**Exercise**. Copy the lines below, changing every "common name" to "vernacular name" and keeping everything else the same, but leave out the pictures.

--- Begin Recorded information ---

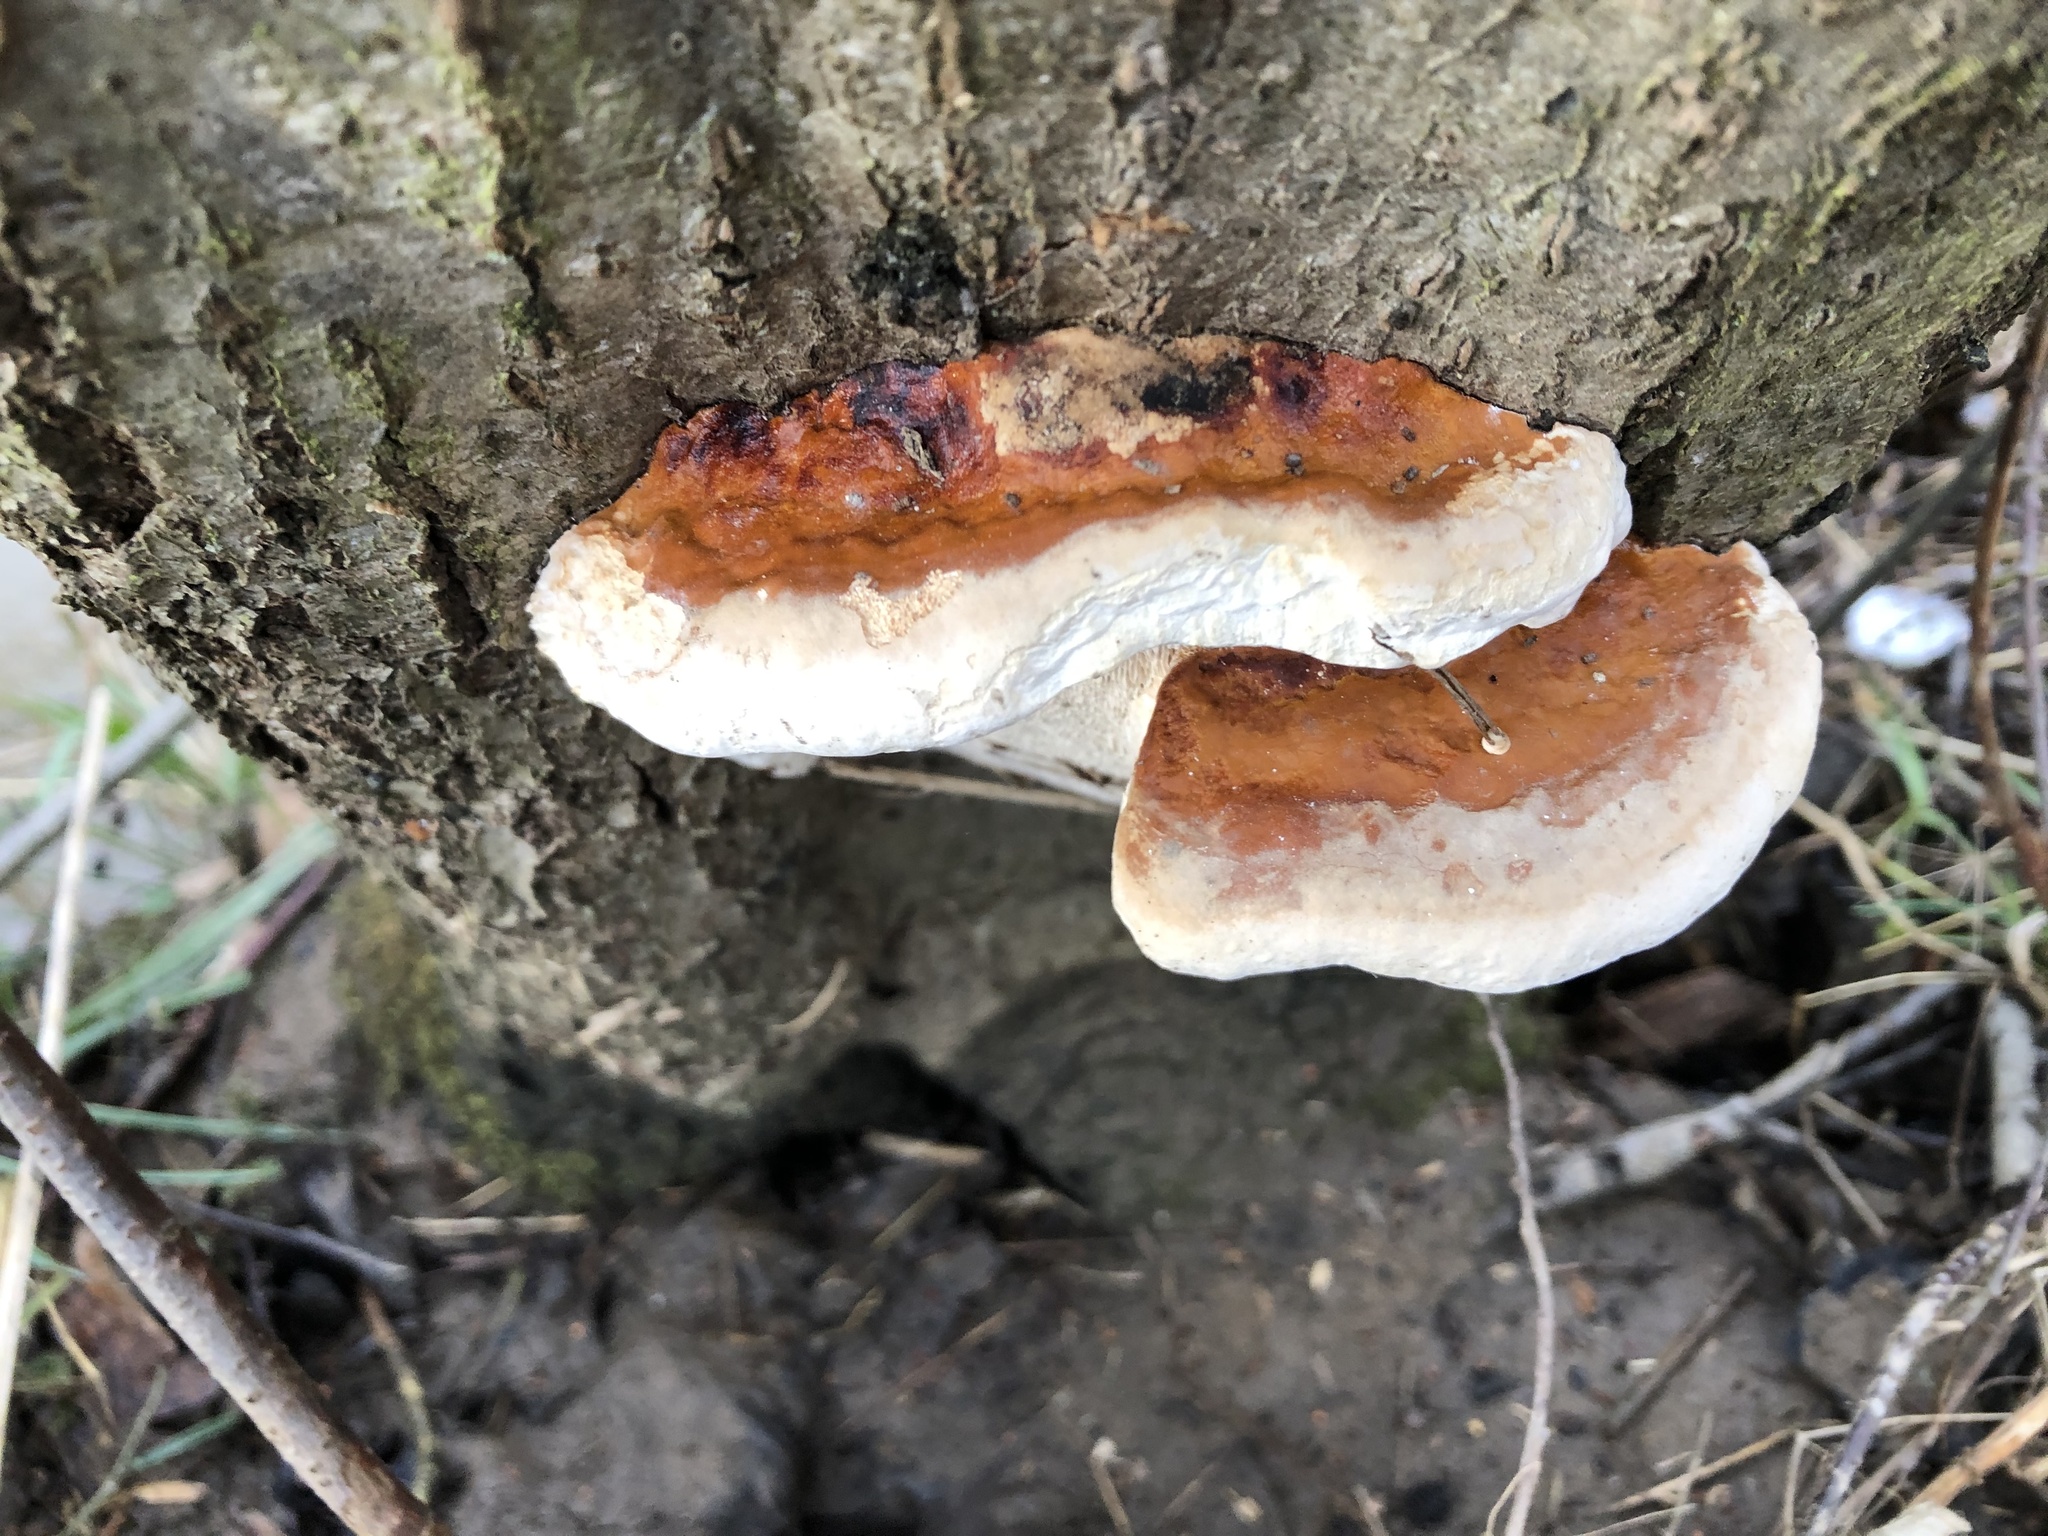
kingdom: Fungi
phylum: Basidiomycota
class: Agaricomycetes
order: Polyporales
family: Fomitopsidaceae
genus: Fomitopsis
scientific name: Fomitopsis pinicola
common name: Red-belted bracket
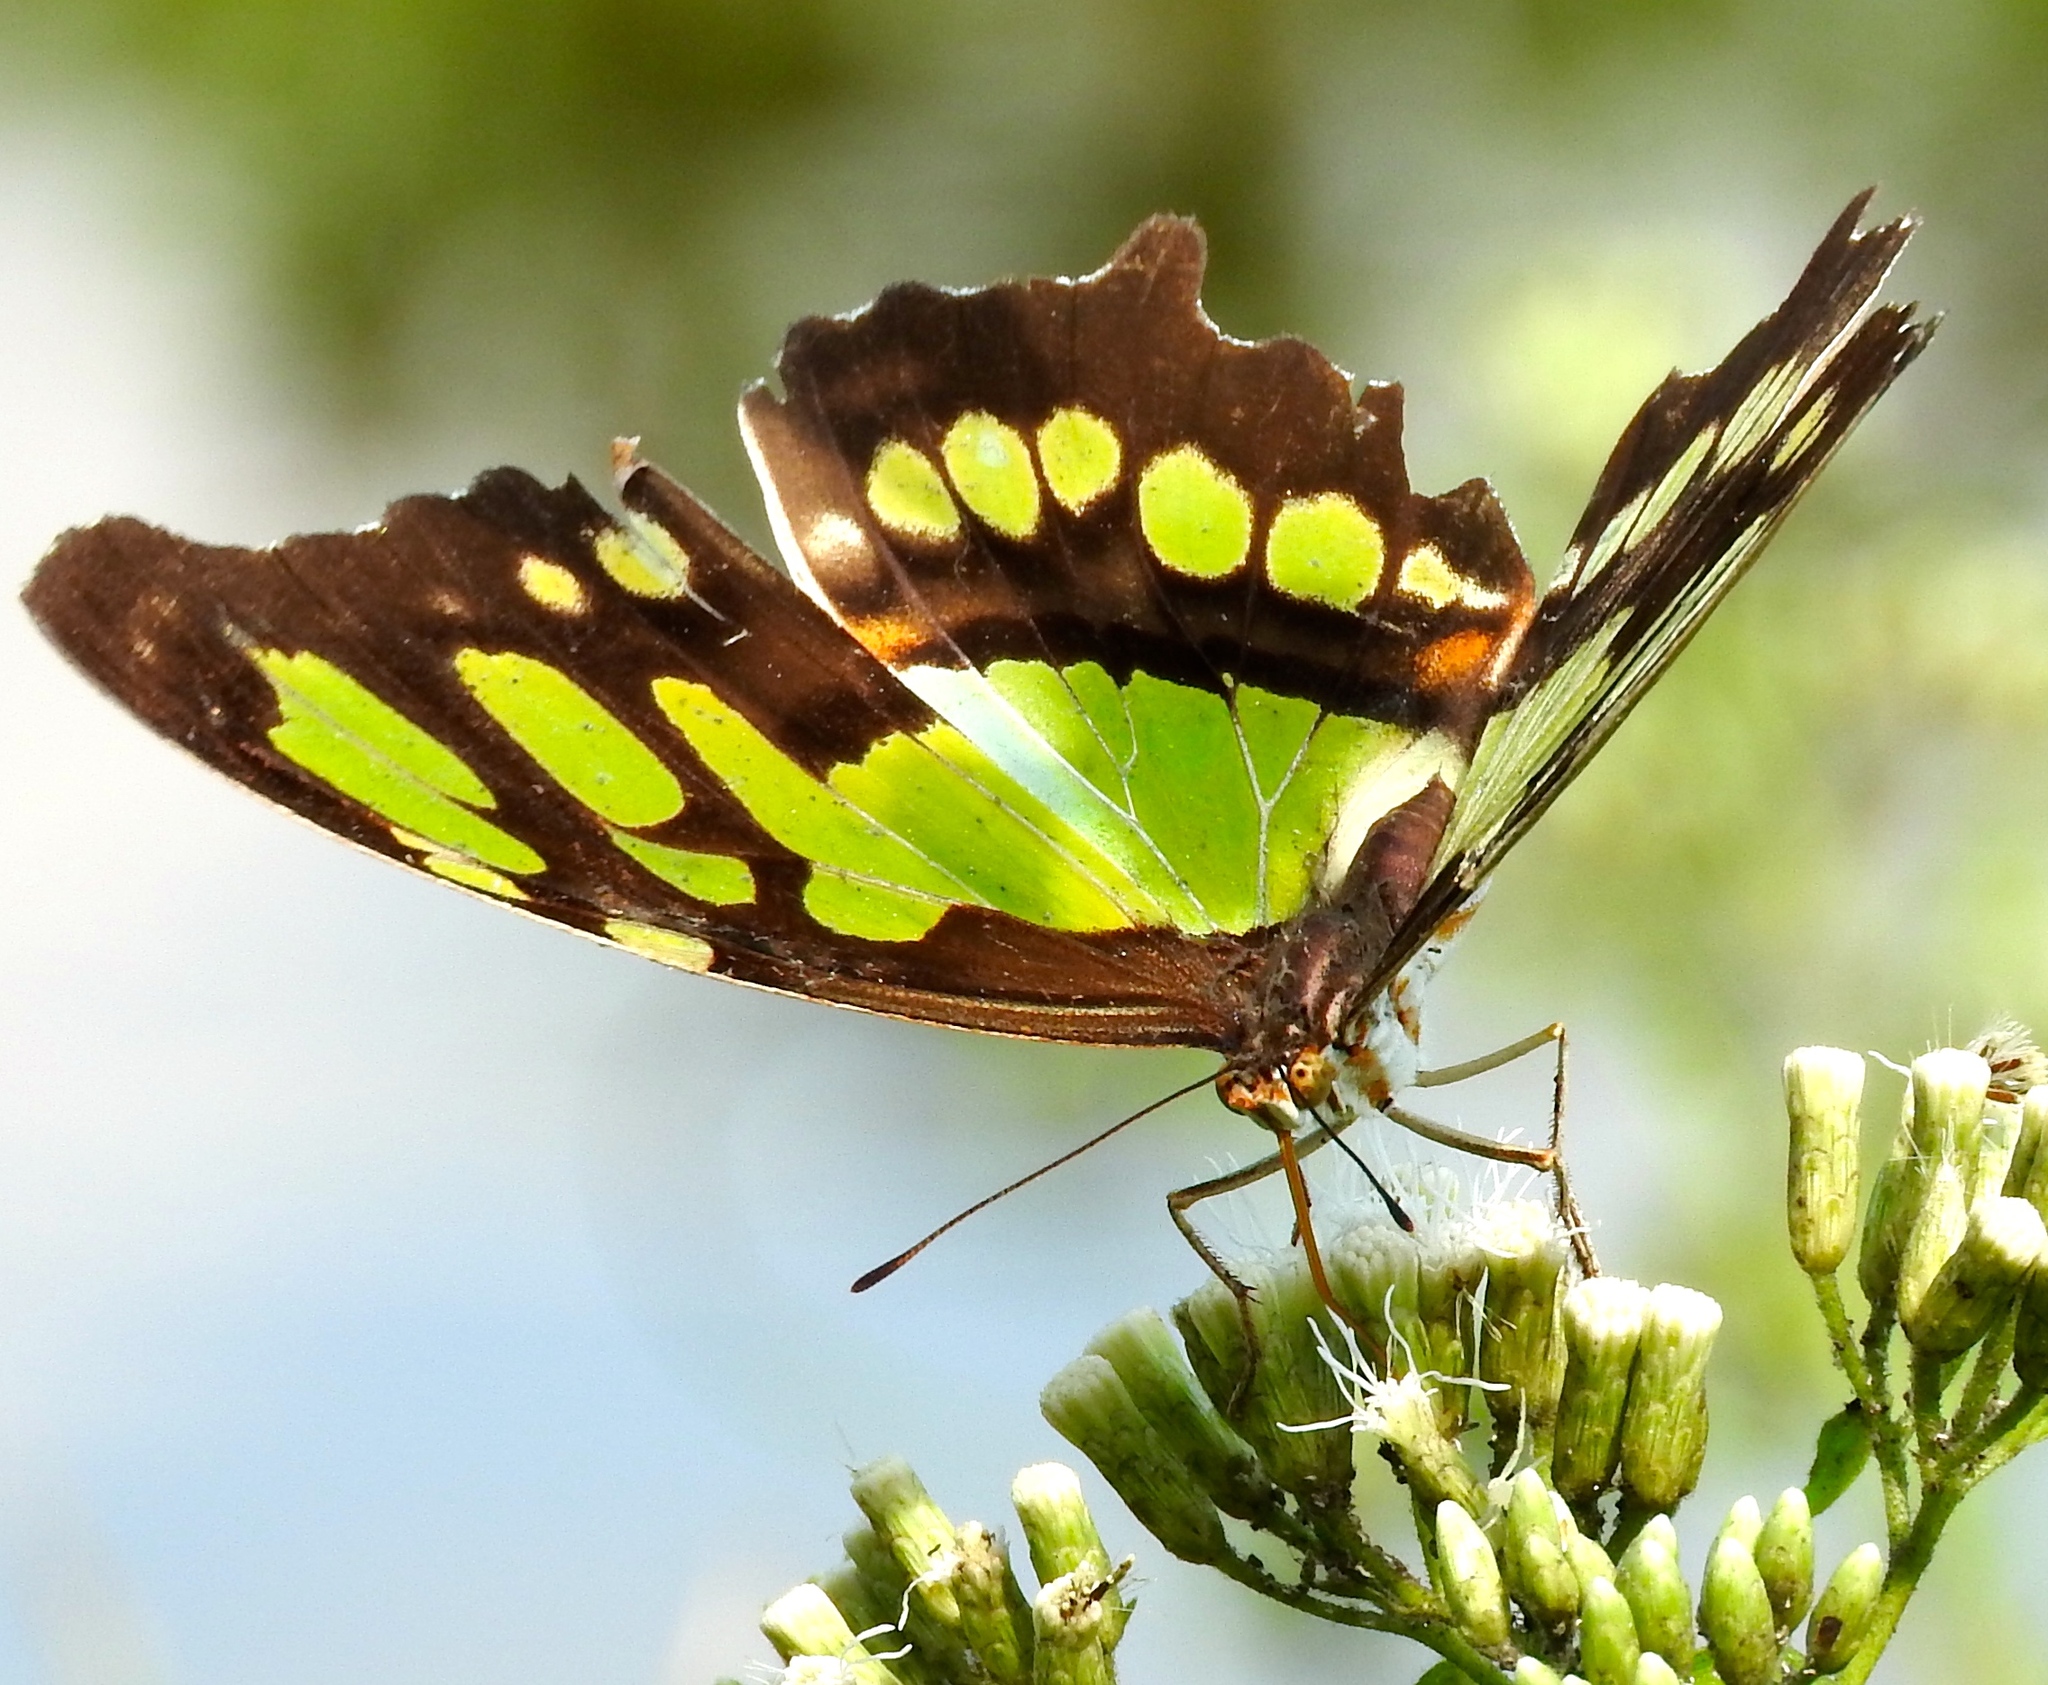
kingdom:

--- End Recorded information ---

**Answer**.
kingdom: Fungi
phylum: Basidiomycota
class: Agaricomycetes
order: Polyporales
family: Fomitopsidaceae
genus: Fomitopsis
scientific name: Fomitopsis pinicola
vernacular name: Red-belted bracket
kingdom:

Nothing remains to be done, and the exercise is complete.